Toyota traslada producción de Tacoma de Tijuana a Texas

La decisión de Toyota de trasladar la producción de la camioneta Tacoma desde Tijuana hacia San Antonio, Texas, marca el fin de una etapa para una de las inversiones automotrices más importantes en la historia reciente de Baja California. La armadora Toyota Motor Manufacturing de Baja California inició operaciones en Tijuana en 2002 y desde entonces la planta se convirtió en un referente de la manufactura de exportación, generando miles de empleos y consolidando a la ciudad como uno de los principales polos automotrices del país.

La compañía aclaró que mantendrá operaciones en México y que la Tacoma seguirá fabricándose en su planta de Guanajuato. Sin embargo, el traslado gradual de la producción desde Tijuana durante los próximos cuatro años envía una señal que va más allá de una simple decisión empresarial. Toyota destinará 3 mil 600 millones de dólares para ampliar su complejo de San Antonio, donde añadirá una segunda línea de ensamblaje, duplicará prácticamente el tamaño de la planta y elevará su capacidad de producción de 200 mil a 350 mil unidades anuales, además de crear alrededor de 2 mil nuevos empleos en Estados Unidos.

El contexto de la reubicación

Resulta difícil desvincular este anuncio del entorno político y comercial que hoy prevalece en Norteamérica. Desde su regreso a la Casa Blanca, Donald Trump ha reiterado su intención de que cada vez más empresas automotrices produzcan dentro de Estados Unidos, utilizando como herramientas la política comercial y la presión sobre las cadenas de suministro. La decisión de su administración de no renovar el T-MEC en los términos previstos y sustituirlo por revisiones anuales añade un elemento de incertidumbre para las inversiones manufactureras instaladas en México.

No puede afirmarse que la reubicación responda exclusivamente a esos factores, pues Toyota sostiene que forma parte de una estrategia para fortalecer su red de producción en Norteamérica. No obstante, el contexto hace inevitable pensar que las condiciones políticas y comerciales pesaron en la decisión. Las empresas buscan certidumbre para planear inversiones de largo plazo, y cuando esta disminuye, la balanza suele inclinarse hacia el mercado que ofrece menores riesgos regulatorios.

Impacto en la región fronteriza

Para Tijuana, la noticia representa un recordatorio de que la competitividad industrial ya no depende únicamente de la calidad de su mano de obra o de su ubicación geográfica. La estabilidad en las reglas del comercio internacional será cada vez más determinante para conservar inversiones estratégicas en una región cuya economía ha crecido precisamente gracias a la integración productiva entre México y Estados Unidos. Autoridades locales han señalado que la planta de Toyota en Tijuana seguirá operando con otros modelos, aunque la pérdida de la Tacoma reduce la escala de actividad y limita las posibilidades de expansión futura.

Analistas del sector automotriz destacan que la decisión de Toyota refleja una tendencia más amplia entre fabricantes que evalúan riesgos asociados a cambios frecuentes en las reglas de origen y posibles aranceles. La proximidad con el mercado estadounidense sigue siendo una ventaja, pero la percepción de inestabilidad regulatoria puede inclinar la balanza hacia inversiones dentro del territorio norteamericano.

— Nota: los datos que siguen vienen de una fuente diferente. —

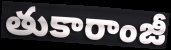
తుకారాంజీ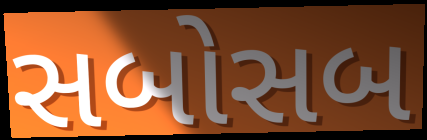
સબોસબ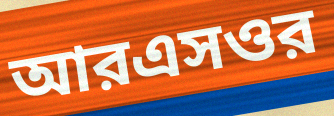
আরএসওরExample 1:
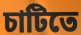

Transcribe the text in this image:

চাটিতে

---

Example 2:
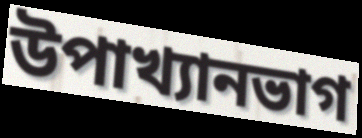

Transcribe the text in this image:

উপাখ্যানভাগ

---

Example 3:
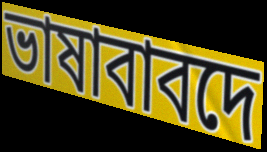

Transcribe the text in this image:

ভাষাবাবদে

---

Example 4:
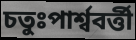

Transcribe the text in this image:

চতুঃপার্শ্ববর্ত্তী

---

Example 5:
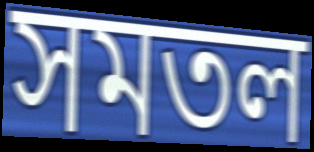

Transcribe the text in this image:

সমতল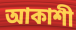
আকাশী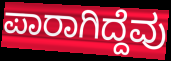
ಪಾರಾಗಿದ್ದೆವುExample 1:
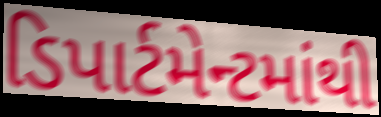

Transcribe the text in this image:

ડિપાર્ટમેન્ટમાંથી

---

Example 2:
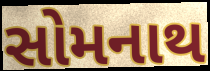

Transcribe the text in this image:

સોમનાથ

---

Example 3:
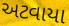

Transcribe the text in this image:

અટવાયા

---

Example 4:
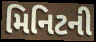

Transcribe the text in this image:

મિનિટની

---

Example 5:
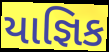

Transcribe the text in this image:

યાજ્ઞિકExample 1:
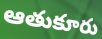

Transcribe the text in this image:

ఆతుకూరు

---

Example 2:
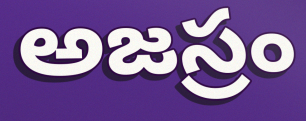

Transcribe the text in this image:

అజస్రం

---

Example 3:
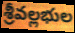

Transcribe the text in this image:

శ్రీవల్లభుల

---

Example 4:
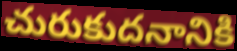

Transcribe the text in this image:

చురుకుదనానికి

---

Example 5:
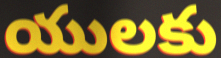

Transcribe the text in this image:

యులకు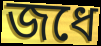
জধে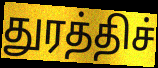
துரத்திச்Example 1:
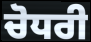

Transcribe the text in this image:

ਚੋਧਰੀ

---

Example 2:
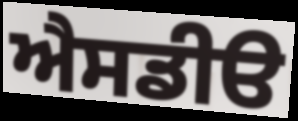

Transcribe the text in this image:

ਐਸਡੀੳ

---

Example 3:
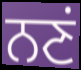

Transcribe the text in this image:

ਨਣਂ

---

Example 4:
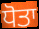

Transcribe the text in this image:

ਧੋਤਾ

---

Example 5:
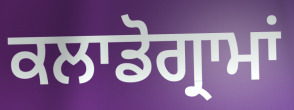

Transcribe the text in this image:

ਕਲਾਡੋਗ੍ਰਾਮਾਂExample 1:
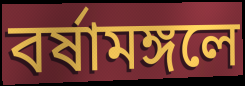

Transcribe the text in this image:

বর্ষামঙ্গলে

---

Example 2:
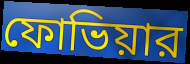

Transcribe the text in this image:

ফোভিয়ার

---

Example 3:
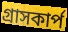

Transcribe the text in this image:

গ্রাসকার্প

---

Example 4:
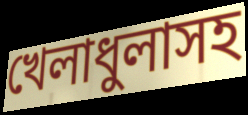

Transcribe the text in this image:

খেলাধুলাসহ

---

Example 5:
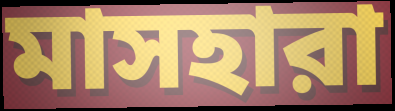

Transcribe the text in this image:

মাসহারা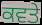
ਕਵਤੇ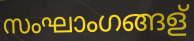
സംഘാംഗങ്ങള്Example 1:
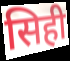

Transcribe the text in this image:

सिही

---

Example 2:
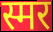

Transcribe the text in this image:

स्मर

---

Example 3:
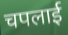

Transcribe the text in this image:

चपलाई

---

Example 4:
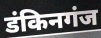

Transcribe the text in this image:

डंकिनगंज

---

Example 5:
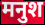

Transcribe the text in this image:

मनुश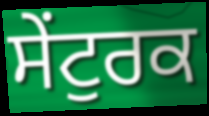
ਸੇਂਟੁਰਕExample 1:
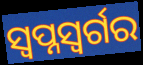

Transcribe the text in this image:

ସ୍ୱପ୍ନସ୍ୱର୍ଗର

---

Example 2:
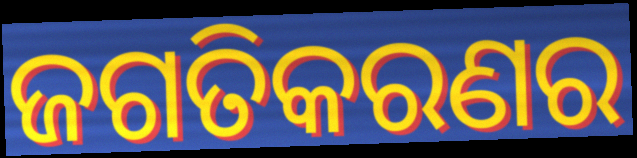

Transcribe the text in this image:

ଜଗତିକରଣର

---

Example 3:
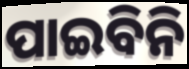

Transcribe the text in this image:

ପାଇବିନି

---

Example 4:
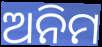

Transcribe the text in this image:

ଅନିମ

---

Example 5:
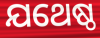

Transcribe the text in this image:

ଯଥେଷ୍ଠ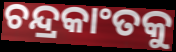
ଚନ୍ଦ୍ରକାଂତକୁ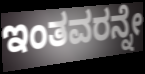
ಇಂತವರನ್ನೇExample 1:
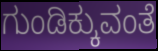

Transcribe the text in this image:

ಗುಂಡಿಕ್ಕುವಂತೆ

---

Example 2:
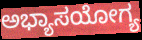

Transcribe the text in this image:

ಅಭ್ಯಾಸಯೋಗ್ಯ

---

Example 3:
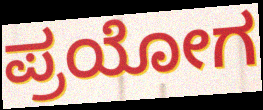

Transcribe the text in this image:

ಪ್ರಯೋಗ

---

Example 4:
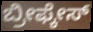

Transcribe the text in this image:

ಬ್ರೀಫ್ಕೇಸ್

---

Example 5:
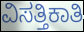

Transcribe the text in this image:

ವಿಸತ್ತಿಕಾತಿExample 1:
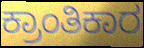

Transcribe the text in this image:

ಕ್ರಾಂತಿಕಾರ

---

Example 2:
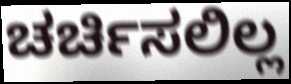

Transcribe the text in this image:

ಚರ್ಚಿಸಲಿಲ್ಲ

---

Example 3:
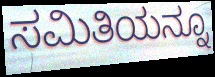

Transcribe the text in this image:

ಸಮಿತಿಯನ್ನೂ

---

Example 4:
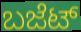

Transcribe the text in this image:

ಬಜೆಟ್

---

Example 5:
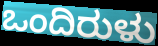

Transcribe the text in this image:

ಒಂದಿರುಳುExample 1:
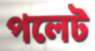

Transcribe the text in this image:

পলেট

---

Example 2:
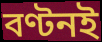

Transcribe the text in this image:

বণ্টনই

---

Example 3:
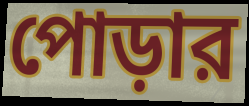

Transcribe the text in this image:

পোড়ার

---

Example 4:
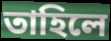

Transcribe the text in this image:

তাহিলে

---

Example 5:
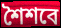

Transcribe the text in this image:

শৈশবে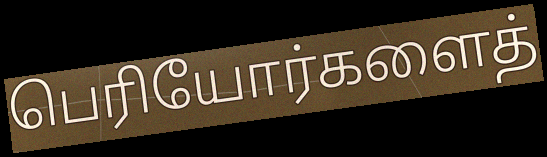
பெரியோர்களைத்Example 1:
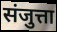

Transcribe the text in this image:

संजुत्ता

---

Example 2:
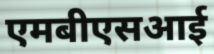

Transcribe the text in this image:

एमबीएसआई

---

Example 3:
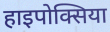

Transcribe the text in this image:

हाइपोक्सिया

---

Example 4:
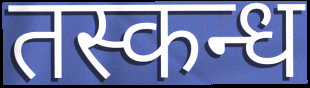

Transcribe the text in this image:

तस्कन्ध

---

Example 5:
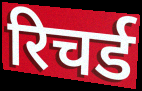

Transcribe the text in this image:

रिचर्डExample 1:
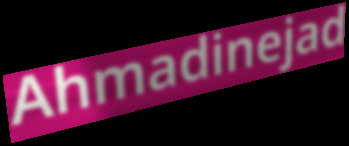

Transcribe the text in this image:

Ahmadinejad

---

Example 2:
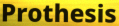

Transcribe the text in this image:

Prothesis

Otros temas en la agenda nacional

En paralelo, el gobierno mexicano presentará hoy un informe sobre la captura y traslado de Ismael “El Mayo” Zambada. La presidenta Claudia Sheinbaum detallará la línea de tiempo de los hechos, las comunicaciones mantenidas con autoridades estadounidenses y las implicaciones del caso Sinaloa. Se espera un posicionamiento que reclame mayor claridad sobre las circunstancias del operativo.

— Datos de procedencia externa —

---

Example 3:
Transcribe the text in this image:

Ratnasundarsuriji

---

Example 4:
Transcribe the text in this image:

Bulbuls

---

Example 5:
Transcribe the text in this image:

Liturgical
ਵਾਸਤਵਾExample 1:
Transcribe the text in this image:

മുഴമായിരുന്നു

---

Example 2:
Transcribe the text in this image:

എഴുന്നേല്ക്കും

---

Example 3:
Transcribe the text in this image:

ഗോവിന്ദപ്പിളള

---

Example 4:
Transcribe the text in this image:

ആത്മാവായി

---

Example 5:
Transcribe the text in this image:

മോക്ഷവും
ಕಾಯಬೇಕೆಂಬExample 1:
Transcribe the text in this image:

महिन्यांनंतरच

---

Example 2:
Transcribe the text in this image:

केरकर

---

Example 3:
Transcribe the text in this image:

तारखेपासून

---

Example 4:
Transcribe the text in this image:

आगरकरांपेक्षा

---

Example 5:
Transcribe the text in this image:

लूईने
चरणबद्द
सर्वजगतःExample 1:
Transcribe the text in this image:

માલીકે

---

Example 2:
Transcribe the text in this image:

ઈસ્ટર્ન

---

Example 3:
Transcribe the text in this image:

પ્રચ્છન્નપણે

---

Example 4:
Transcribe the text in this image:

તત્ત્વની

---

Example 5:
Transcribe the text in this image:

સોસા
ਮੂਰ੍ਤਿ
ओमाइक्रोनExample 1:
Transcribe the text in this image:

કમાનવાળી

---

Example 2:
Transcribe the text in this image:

Desde la detención registrada en julio de 2024, Sinaloa ha enfrentado un incremento en la violencia. Datos oficiales y reportes de organizaciones civiles indican mil 654 homicidios dolosos en 2025, un aumento del 66 por ciento respecto al año anterior. El impacto económico directo en la infraestructura industrial supera los 36 mil millones de pesos, con el cierre de dos mil negocios y la pérdida de 27 mil empleos. Los sectores más afectados incluyen el restaurantero, agencias de autos, inmobiliario, turismo y entretenimiento.

La combinación de estos desarrollos coloca nuevamente en primer plano la necesidad de reglas comerciales predecibles y de respuestas institucionales claras ante episodios que afectan tanto la economía como la seguridad en distintas regiones del país. Las empresas y los gobiernos locales observan con atención cómo evolucionan tanto las políticas comerciales como los esfuerzos por estabilizar zonas con alta incidencia delictiva.